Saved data
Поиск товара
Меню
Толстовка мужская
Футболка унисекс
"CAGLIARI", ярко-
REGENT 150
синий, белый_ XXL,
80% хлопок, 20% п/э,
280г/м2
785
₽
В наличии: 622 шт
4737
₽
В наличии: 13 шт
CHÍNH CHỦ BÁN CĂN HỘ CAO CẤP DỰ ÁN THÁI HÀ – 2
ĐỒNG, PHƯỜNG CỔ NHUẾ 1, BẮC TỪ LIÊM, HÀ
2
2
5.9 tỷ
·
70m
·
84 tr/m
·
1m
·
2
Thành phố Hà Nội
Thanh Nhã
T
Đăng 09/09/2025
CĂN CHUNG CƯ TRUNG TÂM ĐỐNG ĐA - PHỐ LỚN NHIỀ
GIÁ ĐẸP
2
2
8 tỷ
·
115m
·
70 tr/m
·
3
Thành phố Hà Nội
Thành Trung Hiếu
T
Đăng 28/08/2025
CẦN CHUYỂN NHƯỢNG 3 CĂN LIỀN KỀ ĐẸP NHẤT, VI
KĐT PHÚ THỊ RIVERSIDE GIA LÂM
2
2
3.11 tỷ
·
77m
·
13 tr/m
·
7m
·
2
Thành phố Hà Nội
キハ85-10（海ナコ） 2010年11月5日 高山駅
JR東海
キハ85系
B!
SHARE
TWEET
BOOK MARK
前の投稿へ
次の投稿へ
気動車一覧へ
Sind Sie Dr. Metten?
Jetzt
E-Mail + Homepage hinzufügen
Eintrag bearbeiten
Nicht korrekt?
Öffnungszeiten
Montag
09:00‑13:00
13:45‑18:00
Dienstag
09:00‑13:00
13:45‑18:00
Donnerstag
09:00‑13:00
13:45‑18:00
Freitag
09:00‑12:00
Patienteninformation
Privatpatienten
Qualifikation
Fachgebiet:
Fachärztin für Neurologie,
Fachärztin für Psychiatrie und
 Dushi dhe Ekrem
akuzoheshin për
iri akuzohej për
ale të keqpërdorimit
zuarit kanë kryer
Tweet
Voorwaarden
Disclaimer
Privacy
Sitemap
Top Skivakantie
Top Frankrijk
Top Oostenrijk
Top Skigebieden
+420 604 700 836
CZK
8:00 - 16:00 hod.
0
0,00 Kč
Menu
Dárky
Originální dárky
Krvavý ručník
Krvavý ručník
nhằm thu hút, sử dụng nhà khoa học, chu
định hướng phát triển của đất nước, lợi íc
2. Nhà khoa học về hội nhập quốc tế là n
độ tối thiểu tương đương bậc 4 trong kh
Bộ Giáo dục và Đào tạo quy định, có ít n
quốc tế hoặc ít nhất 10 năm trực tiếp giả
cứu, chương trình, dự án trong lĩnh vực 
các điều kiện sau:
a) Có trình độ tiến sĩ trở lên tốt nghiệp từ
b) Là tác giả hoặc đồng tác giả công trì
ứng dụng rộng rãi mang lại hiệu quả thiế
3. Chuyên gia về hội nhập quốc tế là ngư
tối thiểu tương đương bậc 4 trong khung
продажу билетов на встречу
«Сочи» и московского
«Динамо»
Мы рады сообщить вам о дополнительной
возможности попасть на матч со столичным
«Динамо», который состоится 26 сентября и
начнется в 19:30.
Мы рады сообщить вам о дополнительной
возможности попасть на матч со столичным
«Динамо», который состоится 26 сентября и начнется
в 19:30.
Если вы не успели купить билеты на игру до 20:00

EXERCISE GOAL ▸ Rewrite every line of the data above as a JSON list of strings, one string per line, leaving out blank lines.

YOUR SOLUTION ▸
[
  "Поиск товара",
  "Меню",
  "Толстовка мужская",
  "Футболка унисекс",
  "\"CAGLIARI\", ярко-",
  "REGENT 150",
  "синий, белый_ XXL,",
  "80% хлопок, 20% п/э,",
  "280г/м2",
  "785",
  "₽",
  "В наличии: 622 шт",
  "4737",
  "₽",
  "В наличии: 13 шт",
  "CHÍNH CHỦ BÁN CĂN HỘ CAO CẤP DỰ ÁN THÁI HÀ – 2",
  "ĐỒNG, PHƯỜNG CỔ NHUẾ 1, BẮC TỪ LIÊM, HÀ",
  "2",
  "2",
  "5.9 tỷ",
  "·",
  "70m",
  "·",
  "84 tr/m",
  "·",
  "1m",
  "·",
  "2",
  "Thành phố Hà Nội",
  "Thanh Nhã",
  "T",
  "Đăng 09/09/2025",
  "CĂN CHUNG CƯ TRUNG TÂM ĐỐNG ĐA - PHỐ LỚN NHIỀ",
  "GIÁ ĐẸP",
  "2",
  "2",
  "8 tỷ",
  "·",
  "115m",
  "·",
  "70 tr/m",
  "·",
  "3",
  "Thành phố Hà Nội",
  "Thành Trung Hiếu",
  "T",
  "Đăng 28/08/2025",
  "CẦN CHUYỂN NHƯỢNG 3 CĂN LIỀN KỀ ĐẸP NHẤT, VI",
  "KĐT PHÚ THỊ RIVERSIDE GIA LÂM",
  "2",
  "2",
  "3.11 tỷ",
  "·",
  "77m",
  "·",
  "13 tr/m",
  "·",
  "7m",
  "·",
  "2",
  "Thành phố Hà Nội",
  "キハ85-10（海ナコ） 2010年11月5日 高山駅",
  "JR東海",
  "キハ85系",
  "B!",
  "SHARE",
  "TWEET",
  "BOOK MARK",
  "前の投稿へ",
  "次の投稿へ",
  "気動車一覧へ",
  "Sind Sie Dr. Metten?",
  "Jetzt",
  "E-Mail + Homepage hinzufügen",
  "Eintrag bearbeiten",
  "Nicht korrekt?",
  "Öffnungszeiten",
  "Montag",
  "09:00‑13:00",
  "13:45‑18:00",
  "Dienstag",
  "09:00‑13:00",
  "13:45‑18:00",
  "Donnerstag",
  "09:00‑13:00",
  "13:45‑18:00",
  "Freitag",
  "09:00‑12:00",
  "Patienteninformation",
  "Privatpatienten",
  "Qualifikation",
  "Fachgebiet:",
  "Fachärztin für Neurologie,",
  "Fachärztin für Psychiatrie und",
  " Dushi dhe Ekrem",
  "akuzoheshin për",
  "iri akuzohej për",
  "ale të keqpërdorimit",
  "zuarit kanë kryer",
  "Tweet",
  "Voorwaarden",
  "Disclaimer",
  "Privacy",
  "Sitemap",
  "Top Skivakantie",
  "Top Frankrijk",
  "Top Oostenrijk",
  "Top Skigebieden",
  "+420 604 700 836",
  "CZK",
  "8:00 - 16:00 hod.",
  "0",
  "0,00 Kč",
  "Menu",
  "Dárky",
  "Originální dárky",
  "Krvavý ručník",
  "Krvavý ručník",
  "nhằm thu hút, sử dụng nhà khoa học, chu",
  "định hướng phát triển của đất nước, lợi íc",
  "2. Nhà khoa học về hội nhập quốc tế là n",
  "độ tối thiểu tương đương bậc 4 trong kh",
  "Bộ Giáo dục và Đào tạo quy định, có ít n",
  "quốc tế hoặc ít nhất 10 năm trực tiếp giả",
  "cứu, chương trình, dự án trong lĩnh vực ",
  "các điều kiện sau:",
  "a) Có trình độ tiến sĩ trở lên tốt nghiệp từ",
  "b) Là tác giả hoặc đồng tác giả công trì",
  "ứng dụng rộng rãi mang lại hiệu quả thiế",
  "3. Chuyên gia về hội nhập quốc tế là ngư",
  "tối thiểu tương đương bậc 4 trong khung",
  "продажу билетов на встречу",
  "«Сочи» и московского",
  "«Динамо»",
  "Мы рады сообщить вам о дополнительной",
  "возможности попасть на матч со столичным",
  "«Динамо», который состоится 26 сентября и",
  "начнется в 19:30.",
  "Мы рады сообщить вам о дополнительной",
  "возможности попасть на матч со столичным",
  "«Динамо», который состоится 26 сентября и начнется",
  "в 19:30.",
  "Если вы не успели купить билеты на игру до 20:00"
]